**Listed entries**:
------

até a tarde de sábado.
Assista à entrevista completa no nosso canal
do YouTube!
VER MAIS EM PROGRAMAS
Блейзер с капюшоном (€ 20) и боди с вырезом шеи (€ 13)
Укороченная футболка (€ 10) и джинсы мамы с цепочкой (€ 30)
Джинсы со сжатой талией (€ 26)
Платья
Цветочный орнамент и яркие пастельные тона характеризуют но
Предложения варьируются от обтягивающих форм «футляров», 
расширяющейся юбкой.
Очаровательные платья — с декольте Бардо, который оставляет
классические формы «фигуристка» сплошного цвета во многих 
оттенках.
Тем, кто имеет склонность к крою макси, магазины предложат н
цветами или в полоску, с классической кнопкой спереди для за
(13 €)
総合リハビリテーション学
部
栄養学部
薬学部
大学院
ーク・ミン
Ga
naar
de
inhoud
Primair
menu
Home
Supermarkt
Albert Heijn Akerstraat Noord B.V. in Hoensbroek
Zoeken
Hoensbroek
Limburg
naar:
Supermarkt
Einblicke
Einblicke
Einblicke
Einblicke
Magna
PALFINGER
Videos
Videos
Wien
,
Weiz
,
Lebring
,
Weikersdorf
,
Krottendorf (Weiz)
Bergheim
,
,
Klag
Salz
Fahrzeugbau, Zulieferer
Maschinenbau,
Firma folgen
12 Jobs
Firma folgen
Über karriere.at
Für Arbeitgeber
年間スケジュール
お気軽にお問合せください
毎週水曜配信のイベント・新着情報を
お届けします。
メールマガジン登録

------

**Your objective**: The records above need to be written out once more, exactly.

**Solution to the exercise**:
até a tarde de sábado.
Assista à entrevista completa no nosso canal
do YouTube!
VER MAIS EM PROGRAMAS
Блейзер с капюшоном (€ 20) и боди с вырезом шеи (€ 13)
Укороченная футболка (€ 10) и джинсы мамы с цепочкой (€ 30)
Джинсы со сжатой талией (€ 26)
Платья
Цветочный орнамент и яркие пастельные тона характеризуют но
Предложения варьируются от обтягивающих форм «футляров», 
расширяющейся юбкой.
Очаровательные платья — с декольте Бардо, который оставляет
классические формы «фигуристка» сплошного цвета во многих 
оттенках.
Тем, кто имеет склонность к крою макси, магазины предложат н
цветами или в полоску, с классической кнопкой спереди для за
(13 €)
総合リハビリテーション学
部
栄養学部
薬学部
大学院
ーク・ミン
Ga
naar
de
inhoud
Primair
menu
Home
Supermarkt
Albert Heijn Akerstraat Noord B.V. in Hoensbroek
Zoeken
Hoensbroek
Limburg
naar:
Supermarkt
Einblicke
Einblicke
Einblicke
Einblicke
Magna
PALFINGER
Videos
Videos
Wien
,
Weiz
,
Lebring
,
Weikersdorf
,
Krottendorf (Weiz)
Bergheim
,
,
Klag
Salz
Fahrzeugbau, Zulieferer
Maschinenbau,
Firma folgen
12 Jobs
Firma folgen
Über karriere.at
Für Arbeitgeber
年間スケジュール
お気軽にお問合せください
毎週水曜配信のイベント・新着情報を
お届けします。
メールマガジン登録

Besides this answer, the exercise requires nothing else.